Back in the park, a man presides over a white demesne. He is in a red face mask and a heavy coat, wrapped in a quilt and a blanket, surrounded by more blankets and belongings, shielded by a huge umbrella, and he looks like he could weather anything. He looks, indeed, like he has.
Are you warm?
"Well, so far." He says he's Tony Ankrah from Ontario, age 46, and when talking of snow speaks "medical aspects" and "research studies" and "business connections" and asks for your favorite month (April) and relates that to "the figure 4." He says snow is "gorgeous" and "exciting," provided you know how to handle it, and good for "creating a romantic scenario" and asks, "When was the last time I had a lovely, gorgeous kiss?"
Snow days: cold noses and warm lips. This is how Tony Walker puts it: Snow "only works when you have a companion." He is single and sounds a little sad. "You got a companion, you can go play in the snow."
Walker is selling flowers at the McPherson Square Metro station, beside pigeons with their heads tucked into their shoulders and homeless people with their legs tucked under blankets. His flowers are tulips and carnations and astromeria from Ecuador and the warm parts of Mexico and Colombia, places where snow is harder to come by, places where Walker would not like to live because once, in Englewood, Calif., he saw lawns covered in white netting to imitate snow and he couldn't believe it; in Washington, he says, "you get the real fullness of the four seasons."

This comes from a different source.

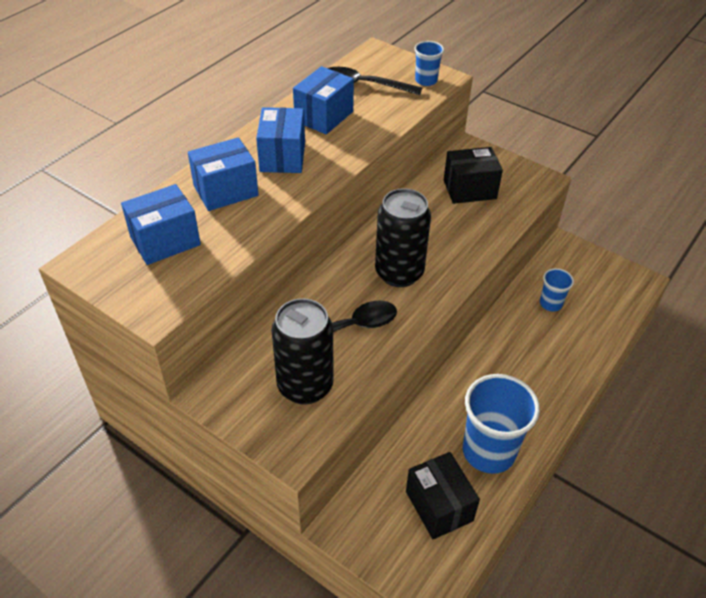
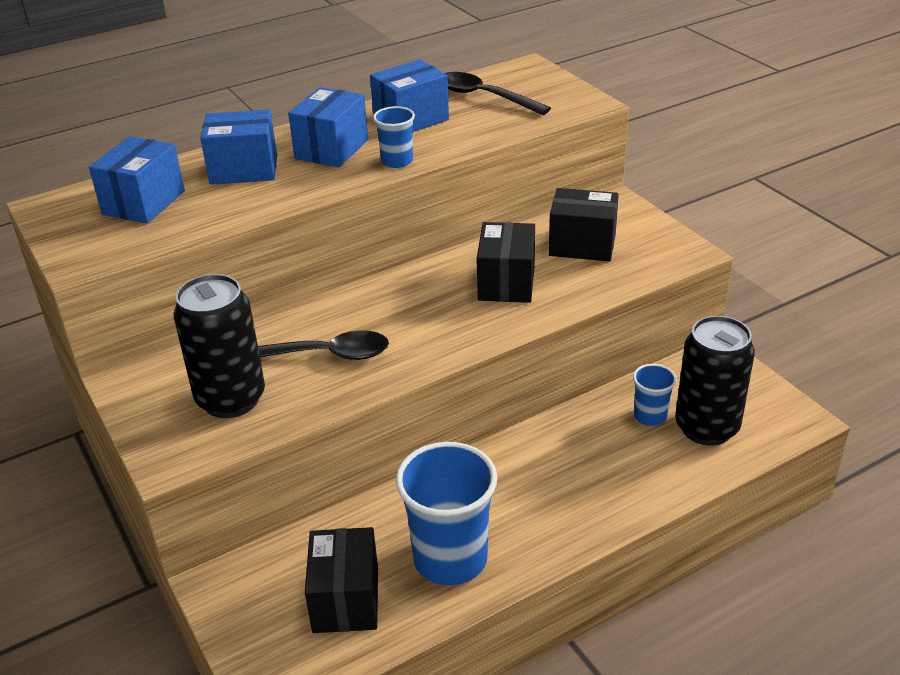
camera: 25 degrees right, 10 degrees down
(165, 241) = (143, 202): blue box -> blue box turned 60 degrees counterclockwise
(399, 273) = (426, 313): black can -> black can (706, 428)
(426, 80) = (564, 102): blue cup -> blue cup (397, 161)
(438, 233) = (506, 283): none -> black box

Still, business is slow on a day like this, when the fullness of winter means fewer people come to work. Walker points to carnations and says to a customer, "They last for two weeks." Two weeks' worth of red summer in a frigid landscape.
Up by Thomas Circle, three college students staying at a hotel take a break from their internship project to aim snowballs at one of their own windows. What is it about the first snow? "I guess it's just new again," one of them says.
And across the circle, Bernie Bromley, 46, and Cameron Reid, 24, are shoveling, shoveling, shoveling, as they have been since 5:45 a.m., when it was dark, and as they will so long as there is snow falling and people coming into work in the building Bromley and Reid help run.
This morning, at approximately 8 a.m., a lawyer who works in the building threw a snowball at Bromley. Imagine that! A lawyer at some lofty firm, regressing into boyish antics.
And then the man happily taunted Bromley: "Call a lawyer."